I spent a lifetime
Waiting for the right time
Now that you’re near
The time is here, at last
It’s now or never
Come hold me tight
Kiss me my darling
Be mine tonight
— Elvis Presley, It’s Now or Never
What is your five year plan? Do you have one? Or should we simply live in the moment? Is there purpose in the moment or only intent? Intent can cause all kinds of problems if it conflicts with purpose. Some say that five years is too long a period of time, entire cultures (looking at you, Japan) may think it too limited a scope. A long view is seeing the forest for the trees and setting the compass heading, while a short view is the immediacy of successfully executing this next step. It’s equally fair to say that we must know our general direction or we’ll walk in circles as it is to say it doesn’t matter where we were heading if we stumble and fall off the cliff.
The lens of a lifetime is simply too broad a focus because there are only so many things we can focus on at any given time. Given this, it’s better to set auto-pilot whenever possible so we can get back to the business of now. 401(k) plans are helpful because you set it and forget it. We can say the same about healthy lifetime habits like exercise and flossing. Such tasks are best left to auto-pilot, but we can’t very well live our life on auto-pilot, for one day we’ll look around and find we’ve missed everything that mattered.
Using the lens of time buckets becomes a way of understanding what our priorities ought to be in this particular phase of our lives. We only have so many years to do physical things, only so many years to be a parent, only so many primary earning years… it all adds up to a lifetime of only so many years. Within that lens of time buckets, our reason for being, raison d’etre, becomes more focused. Asking big questions about the entirety of our lives is impossible to answer, because we change so much over our lifetime. My raison d’etre at 20 was entirely different from my raison d’etre at 40. Looking ahead to someday 60 or 80 (if we’re so bold as to believe we’ll reach it), you see the reason changing dramatically over and over again. Sure, family and friendships will matter at any age, but a purposeful hike of the Appalachian Trail is rapidly shrinking down in relevance. It’s fair to say it’s now or never for such a life goal.

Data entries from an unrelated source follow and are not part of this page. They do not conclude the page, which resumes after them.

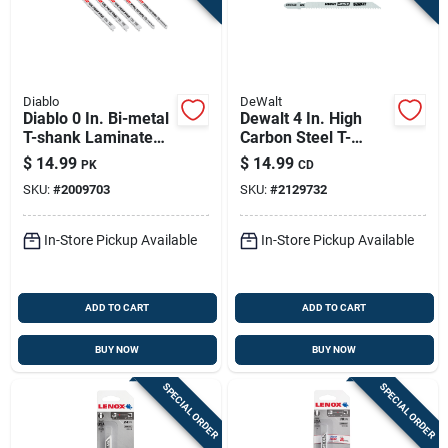
Diablo
DeWalt
Diablo 0 In. Bi-metal
Dewalt 4 In. High
T-shank Laminate
Carbon Steel T-
Cutting Jig Saw
shank Jig Saw Blade
$
14.99
$
14.99
PK
CD
Blade Set 10/20 Tpi
10 Tpi 5 Pk
SKU:
#
2009703
SKU:
#
2129732
5 Pc
In-Store Pickup Available
In-Store Pickup Available
ADD TO CART
ADD TO CART
BUY NOW
BUY NOW
SPECIAL ORDER
SPECIAL ORDER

Waiting for the right time seems counterintuitive when we become hyper aware of our own mortality. Memento mori naturally leads to carpe diem, doesn’t it? It turns out it mostly doesn’t. Most people just live their lives as best they can. We can’t do everything, but we can surely try to do the most important things within the context of the time bucket we’re currently residing in. The time is always here for something. Prioritizing the really essential things for this time lends focus and urgency to the moment, enabling us to seize the day.